In year two, Lee organized readings with music, including an appearance by a founding member of the rock group Chilliwack. Another event featured a hip hop group from Seattle. “Turning words into performances, Vancouver festival emerges with its own strange identity,” The Globe reported. Under Lee, the annual literary cabaret and poetry bash – still hot draws, every year – were born.
Early on, she mused that readers should be acknowledged in the festival’s name. A few years in, she changed the name to the Vancouver Writers and Readers Festival. (It is now the Vancouver Writers Fest.)
When she announced her retirement in 2004 (it took effect at the end of 2005, the same year she was named to the Order of Canada), she told The Globe that the festival needed “someone with more oomph and energy to help it grow even more.”
But she continued to bring that oomph and energy as an appreciative attendee. And an honoured one. The first evening now includes the Alma Lee Opening Night Event, named for the festival’s beloved founder. Last year’s event featured an interview with British detective novelist Ann Cleeves – appropriate, given Lee’s love of crime novels.
Early on, Lee made a point of bringing in younger authors – not just the CanLit giants (although she programmed those too). She wanted to see younger readers in her seats.
She created a mix of established authors (her old friend Margaret Atwood in the inaugural year, Mordecai Richler the next) and new voices, allowing the emerging writers to share the stage – and reap the benefits of that spotlight.
In 2001, Aislinn Hunter, then a self-described “unknown” was shocked that Lee invited her to be part of an event with Pulitzer Prize-winner Richard Ford.
“I kept saying, ‘Is she on crack?‘” Hunter told The Globe at the time. No, Lee was on something else: the high of reading – including Hunter’s book. “So many festival directors just bring people in because of their reputation or sales, but Alma actually reads all the books,” Hunter said.
More than 35 years after Lee created the festival, its animated, esoteric-but-accessible literary vibe continues, with authors and readers converging on Granville Island in the second-last week of October every year. The programming has continued to be stellar, with successors Hal Wake and now Hurtig expanding on what Lee started. Many authors say the festival that Alma built is their favourite.
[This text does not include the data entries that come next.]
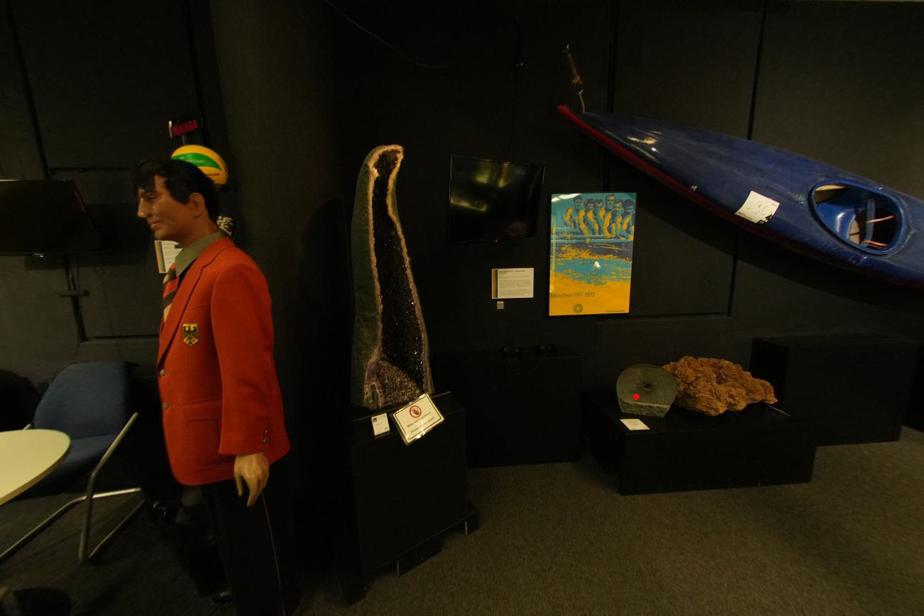
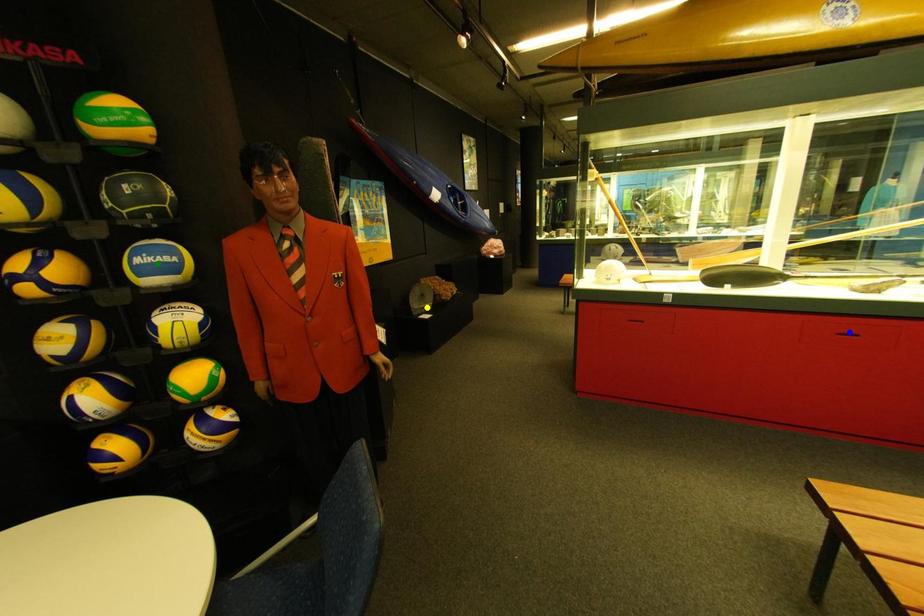
Question: I am providing you with two images of the same scene from different viewpoints. A red point is marked on the first image. You are given multiple points on the second image. Which spot in image 2 lines up with the point in image 1?

Choices:
 (A) blue point
 (B) green point
 (C) yellow point

Answer: (C)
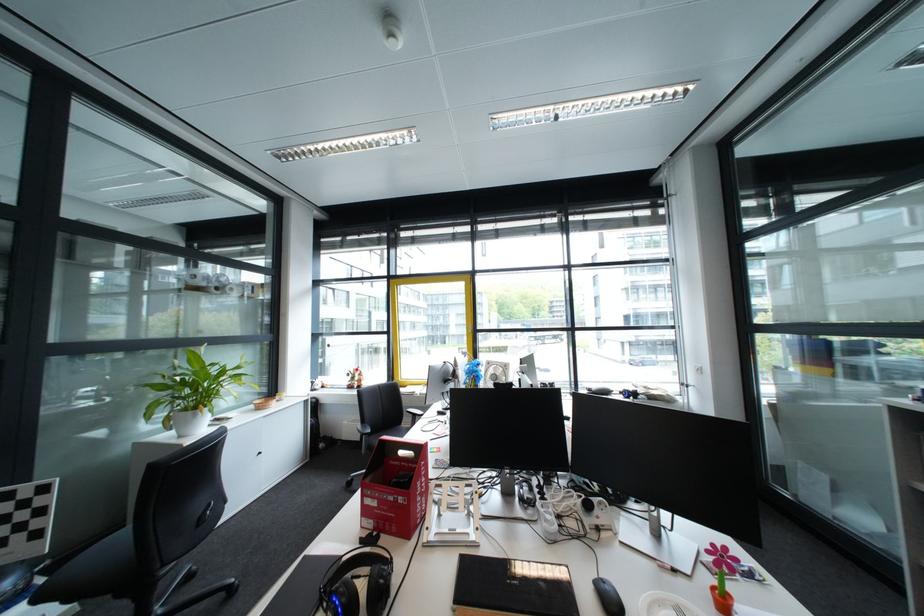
“I can think of few people who have had such an impact, from coast to coast, on the Canadian literary landscape,” Hurtig told me recently, noting that Lee was also involved in creating The Writers Union of Canada and the Writers’ Trust. “And, on a personal note, I owe her my eternal gratitude for being my mentor and for teaching me how to be a strong lassie. Her vision and tireless zest for conversation and smart dialogue shall live on at the festival she started almost 40 years ago.”
When I heard she wasn’t well, I went through my Alma Lee e-mails – I always kept them – and read her notes about the festival, but also responses to some things I (or others at The Globe) had written – sometimes critical, sometimes appreciative. After a piece I wrote in 2016 about how the arts can bring some light as we barrelled toward the darkness of Trump 1.0, Lee thanked me. “The arts do feed our soul in these weird, scary and chaotic days,” she wrote. Then she went on to recommend a documentary, Music with Strangers. “I came away with an uplifted spirit.”
She has done that for countless attendees – and authors, moderators, staff and volunteers – who have participated in the festival she created, and afterward, walked away with uplifted spirits (and, often, a huge pile of books to get us through the winter). We walk into each event as strangers, we leave having communed during a shared experience.
I don’t know what it’s going to be like to be onstage at that festival – I am fortunate enough to sometimes moderate events there – and not see Alma Lee in the front row. Part of me thinks they should keep a seat empty there for her, with that “reserved” sign. But she would balk at that: the festival she created is far too popular, with events regularly selling out, to let a seat go unclaimed.